Return all of the data below verbatim and exclude every picture.

* [INFORMATION PROVIDED]:
[Start of section]

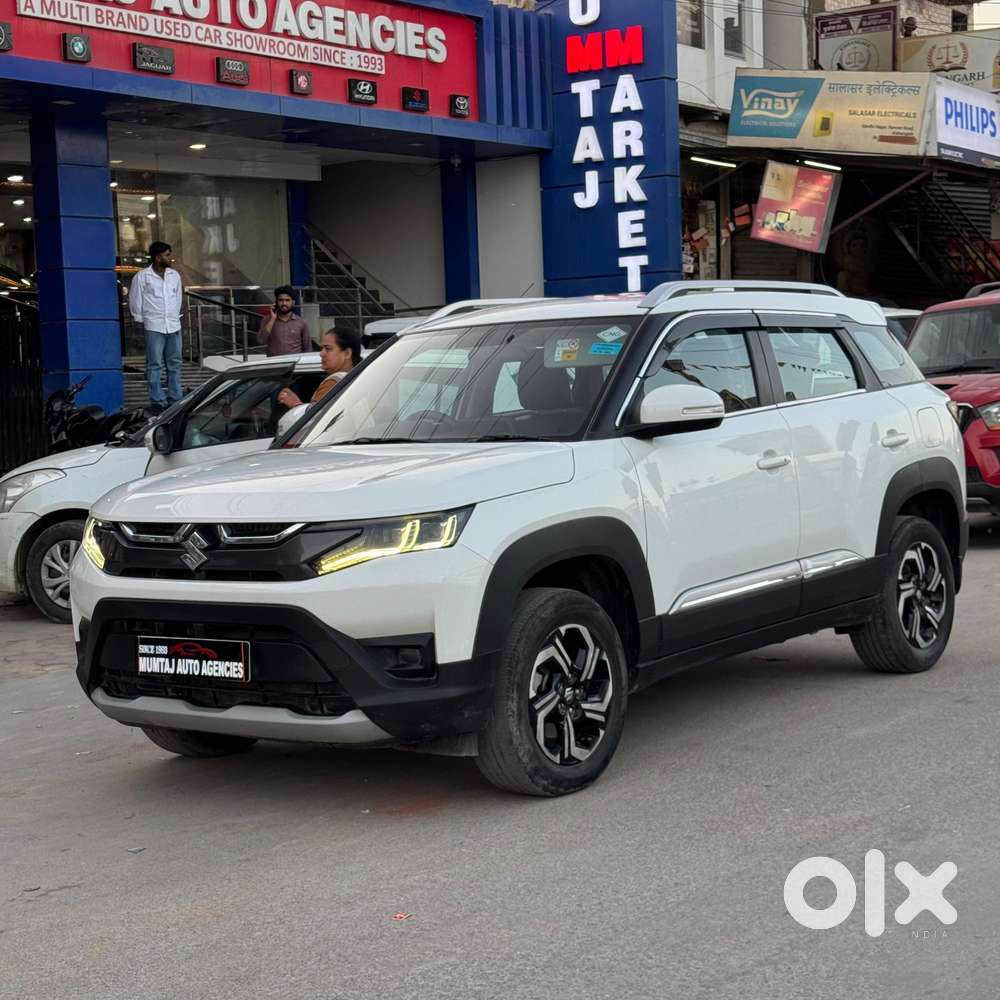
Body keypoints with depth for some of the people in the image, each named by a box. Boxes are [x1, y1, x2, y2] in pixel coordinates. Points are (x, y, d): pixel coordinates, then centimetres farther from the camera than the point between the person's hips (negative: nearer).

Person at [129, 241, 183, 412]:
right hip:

[End of section]

* [REPLY TO THE EXERCISE]:
Body keypoints with depth for some of the people in the image, each named by a box. Boxes are [x1, y1, x2, y2] in pixel coordinates. Points are (x, y, d): pixel coordinates, then centimetres farther from the camera than the point between the person's hips (negative: nearer).

Person at [129, 241, 183, 412]:
right hip:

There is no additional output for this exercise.